Leiharbeit als Brücke in Beschäftigung und normale Arbeit funktioniert nicht: Aus den 2004 eingeführten Personal-Service-Agenturen erwartete man Übergänge von 50 Prozent und mehr, stattdessen gab es nur rund 7 Prozent Einmündungen in reguläre Beschäftigung. Wenn der Gesetzgeber die Brückenfunktion verbessern will, muss zum einen die Überlassungsdauer zeitlich begrenzt werden, damit die Zeitarbeit nicht zum Dauerzustand wird; zum anderen muss gleicher Lohn gezahlt werden, damit eine Übernahme von Leihkräften in dauerhafte Beschäftigung für den Entleiher betriebswirtschaftlich attraktiv wird.
Angesichts der Zahlen kann man nicht mehr von einer marginalen Nutzung von Leiharbeit in Deutschland sprechen. Zunehmend haben Unternehmen und auch öffentlich-rechtliche Einrichtungen eigene Verleiheinheiten gegründet, um Arbeitskräfte zu den niedrigeren Zeitarbeitstarifen beschäftigen zu können. Solche Personalkarusselle sollen durch die beabsichtigten Gesetzesänderungen begrenzt werden, indem Leihkräfte, die innerhalb von sechs Monaten wieder eingestellt werden, gleichen Lohn und gleiche Arbeitsbedingungen erhalten.

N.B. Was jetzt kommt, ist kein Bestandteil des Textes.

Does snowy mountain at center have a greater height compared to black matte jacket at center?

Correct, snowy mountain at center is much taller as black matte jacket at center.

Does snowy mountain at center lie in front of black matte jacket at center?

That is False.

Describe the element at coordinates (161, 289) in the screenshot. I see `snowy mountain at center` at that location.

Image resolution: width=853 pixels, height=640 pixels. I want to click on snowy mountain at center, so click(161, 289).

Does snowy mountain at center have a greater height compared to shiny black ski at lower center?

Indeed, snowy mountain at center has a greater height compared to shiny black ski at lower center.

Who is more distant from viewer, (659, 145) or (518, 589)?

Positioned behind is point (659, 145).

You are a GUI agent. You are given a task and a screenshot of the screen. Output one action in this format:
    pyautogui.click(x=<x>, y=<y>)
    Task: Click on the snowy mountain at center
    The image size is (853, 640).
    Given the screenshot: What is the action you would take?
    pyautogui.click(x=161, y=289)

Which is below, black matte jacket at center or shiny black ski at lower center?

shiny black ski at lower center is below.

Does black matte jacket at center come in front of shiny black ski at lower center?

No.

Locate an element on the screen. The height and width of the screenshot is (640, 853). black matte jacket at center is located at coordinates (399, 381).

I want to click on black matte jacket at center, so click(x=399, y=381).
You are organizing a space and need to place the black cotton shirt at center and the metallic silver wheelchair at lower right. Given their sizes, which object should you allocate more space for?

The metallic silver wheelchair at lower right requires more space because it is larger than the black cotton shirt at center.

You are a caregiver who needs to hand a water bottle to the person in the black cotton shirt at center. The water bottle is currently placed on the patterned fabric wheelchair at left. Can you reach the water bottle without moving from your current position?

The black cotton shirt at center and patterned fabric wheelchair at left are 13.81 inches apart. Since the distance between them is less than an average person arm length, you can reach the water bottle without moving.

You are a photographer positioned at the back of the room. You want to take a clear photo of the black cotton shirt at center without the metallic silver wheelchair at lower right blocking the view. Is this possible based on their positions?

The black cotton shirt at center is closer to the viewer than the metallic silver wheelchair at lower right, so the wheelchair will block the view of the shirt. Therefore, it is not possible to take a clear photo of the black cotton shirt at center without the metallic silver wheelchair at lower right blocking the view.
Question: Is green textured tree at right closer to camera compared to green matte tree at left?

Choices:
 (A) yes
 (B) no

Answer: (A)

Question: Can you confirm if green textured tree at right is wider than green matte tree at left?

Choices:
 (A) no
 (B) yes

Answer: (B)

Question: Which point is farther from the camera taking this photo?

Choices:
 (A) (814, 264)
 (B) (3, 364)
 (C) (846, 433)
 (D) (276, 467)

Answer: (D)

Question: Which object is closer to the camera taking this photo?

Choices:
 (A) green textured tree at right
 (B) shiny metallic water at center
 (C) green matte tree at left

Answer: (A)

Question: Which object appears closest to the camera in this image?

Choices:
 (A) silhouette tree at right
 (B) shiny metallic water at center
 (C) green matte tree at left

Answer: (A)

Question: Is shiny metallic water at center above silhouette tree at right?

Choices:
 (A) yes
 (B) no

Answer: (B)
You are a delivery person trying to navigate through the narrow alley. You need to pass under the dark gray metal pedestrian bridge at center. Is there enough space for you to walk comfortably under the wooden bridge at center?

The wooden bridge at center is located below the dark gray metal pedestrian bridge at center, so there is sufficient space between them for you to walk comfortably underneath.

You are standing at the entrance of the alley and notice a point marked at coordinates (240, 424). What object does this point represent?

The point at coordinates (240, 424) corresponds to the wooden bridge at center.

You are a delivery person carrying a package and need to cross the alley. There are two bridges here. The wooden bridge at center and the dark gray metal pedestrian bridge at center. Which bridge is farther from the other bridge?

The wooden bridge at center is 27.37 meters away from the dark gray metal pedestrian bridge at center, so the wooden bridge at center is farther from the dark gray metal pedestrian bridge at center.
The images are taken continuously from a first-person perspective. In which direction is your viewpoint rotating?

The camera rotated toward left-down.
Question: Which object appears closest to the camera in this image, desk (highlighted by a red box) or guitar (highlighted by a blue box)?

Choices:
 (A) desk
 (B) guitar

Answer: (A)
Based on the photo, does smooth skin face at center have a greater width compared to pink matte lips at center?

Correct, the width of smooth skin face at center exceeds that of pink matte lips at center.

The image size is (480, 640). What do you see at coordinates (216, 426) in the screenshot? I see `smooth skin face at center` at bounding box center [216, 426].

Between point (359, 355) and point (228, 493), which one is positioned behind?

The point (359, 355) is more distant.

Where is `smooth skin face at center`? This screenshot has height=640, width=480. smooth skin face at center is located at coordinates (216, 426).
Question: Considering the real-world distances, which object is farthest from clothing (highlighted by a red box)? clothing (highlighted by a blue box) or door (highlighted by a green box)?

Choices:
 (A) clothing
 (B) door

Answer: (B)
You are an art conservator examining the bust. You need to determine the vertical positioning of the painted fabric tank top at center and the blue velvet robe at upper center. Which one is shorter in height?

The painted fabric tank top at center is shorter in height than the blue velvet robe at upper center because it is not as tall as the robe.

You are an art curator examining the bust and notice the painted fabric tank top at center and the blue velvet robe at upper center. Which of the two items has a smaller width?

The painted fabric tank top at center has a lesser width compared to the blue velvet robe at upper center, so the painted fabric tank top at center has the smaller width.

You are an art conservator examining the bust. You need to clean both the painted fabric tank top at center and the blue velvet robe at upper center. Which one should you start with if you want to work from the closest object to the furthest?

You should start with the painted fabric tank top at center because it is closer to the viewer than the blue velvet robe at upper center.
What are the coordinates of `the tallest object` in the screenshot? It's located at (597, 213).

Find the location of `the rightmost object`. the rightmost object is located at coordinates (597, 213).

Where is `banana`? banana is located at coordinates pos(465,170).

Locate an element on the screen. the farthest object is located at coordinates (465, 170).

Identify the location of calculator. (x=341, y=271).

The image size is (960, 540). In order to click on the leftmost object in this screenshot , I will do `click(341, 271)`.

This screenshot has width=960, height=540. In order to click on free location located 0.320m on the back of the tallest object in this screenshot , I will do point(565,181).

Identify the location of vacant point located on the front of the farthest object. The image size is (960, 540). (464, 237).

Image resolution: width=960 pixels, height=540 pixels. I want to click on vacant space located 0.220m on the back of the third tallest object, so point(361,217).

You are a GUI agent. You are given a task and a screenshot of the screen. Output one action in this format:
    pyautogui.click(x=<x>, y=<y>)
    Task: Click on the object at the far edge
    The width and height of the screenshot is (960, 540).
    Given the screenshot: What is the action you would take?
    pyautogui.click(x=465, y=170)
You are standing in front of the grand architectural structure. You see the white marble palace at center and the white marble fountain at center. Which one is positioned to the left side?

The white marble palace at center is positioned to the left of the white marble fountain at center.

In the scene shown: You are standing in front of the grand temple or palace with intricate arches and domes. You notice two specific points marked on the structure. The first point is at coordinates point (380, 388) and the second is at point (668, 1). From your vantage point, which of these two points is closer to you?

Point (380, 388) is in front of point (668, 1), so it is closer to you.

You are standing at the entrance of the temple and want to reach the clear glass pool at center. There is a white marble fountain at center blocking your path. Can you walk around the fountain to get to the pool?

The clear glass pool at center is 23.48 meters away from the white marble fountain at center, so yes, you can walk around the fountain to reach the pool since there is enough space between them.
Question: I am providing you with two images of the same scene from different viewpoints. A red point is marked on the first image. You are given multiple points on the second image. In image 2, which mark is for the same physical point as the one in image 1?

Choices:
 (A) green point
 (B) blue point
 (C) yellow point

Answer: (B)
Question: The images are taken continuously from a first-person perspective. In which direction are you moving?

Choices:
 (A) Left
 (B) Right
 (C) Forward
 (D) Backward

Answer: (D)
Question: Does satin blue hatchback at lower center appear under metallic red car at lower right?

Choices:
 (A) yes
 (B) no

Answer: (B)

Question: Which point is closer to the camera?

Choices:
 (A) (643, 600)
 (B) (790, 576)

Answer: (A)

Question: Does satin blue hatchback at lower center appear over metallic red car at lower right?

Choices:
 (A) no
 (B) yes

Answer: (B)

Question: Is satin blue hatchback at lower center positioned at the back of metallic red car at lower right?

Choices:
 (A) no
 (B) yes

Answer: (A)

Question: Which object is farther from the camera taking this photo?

Allerdings gelten die geplanten Schutzregelungen nicht für Auszubildende nach Abschluss ihrer Ausbildung sowie für Leihkräfte, die zuvor nicht beim Unternehmen beschäftigt waren. Missbrauch kann hier nur durch eine konsequente Umsetzung des Gleichbehandlungsgebots für alle Leihkräfte verhindert werden. Die angesichts der Öffnung des deutschen Arbeitsmarktes zum 1.5. 2011 begrüßenswerten und mehr als überfälligen rechtlichen Änderungen zur Einführung eines Mindestlohns in der Leihbranche ersetzen nicht die notwendige, ausnahmslose Einführung des Equal Pay-Gebotes bei betrieblichen Einsätzen.
Die Weiterbildung von Leihkräften sollte durch einen Fonds verbessert werden, aus dem Weiterbildung in verleihfreien Zeiten finanziert wird. Der Fonds sollte von den Sozialpartnern paritätisch verwaltet und aus einer Umlage gespeist werden. Eine Begrenzung der Überlassungsdauer auf drei Monate ist zu restriktiv. Bei größeren Investitionsprojekten oder Personalvertretungen bei längerer Krankheit machen Höchstgrenzen von einem Jahr mit eng begrenzten Ausnahmen Sinn.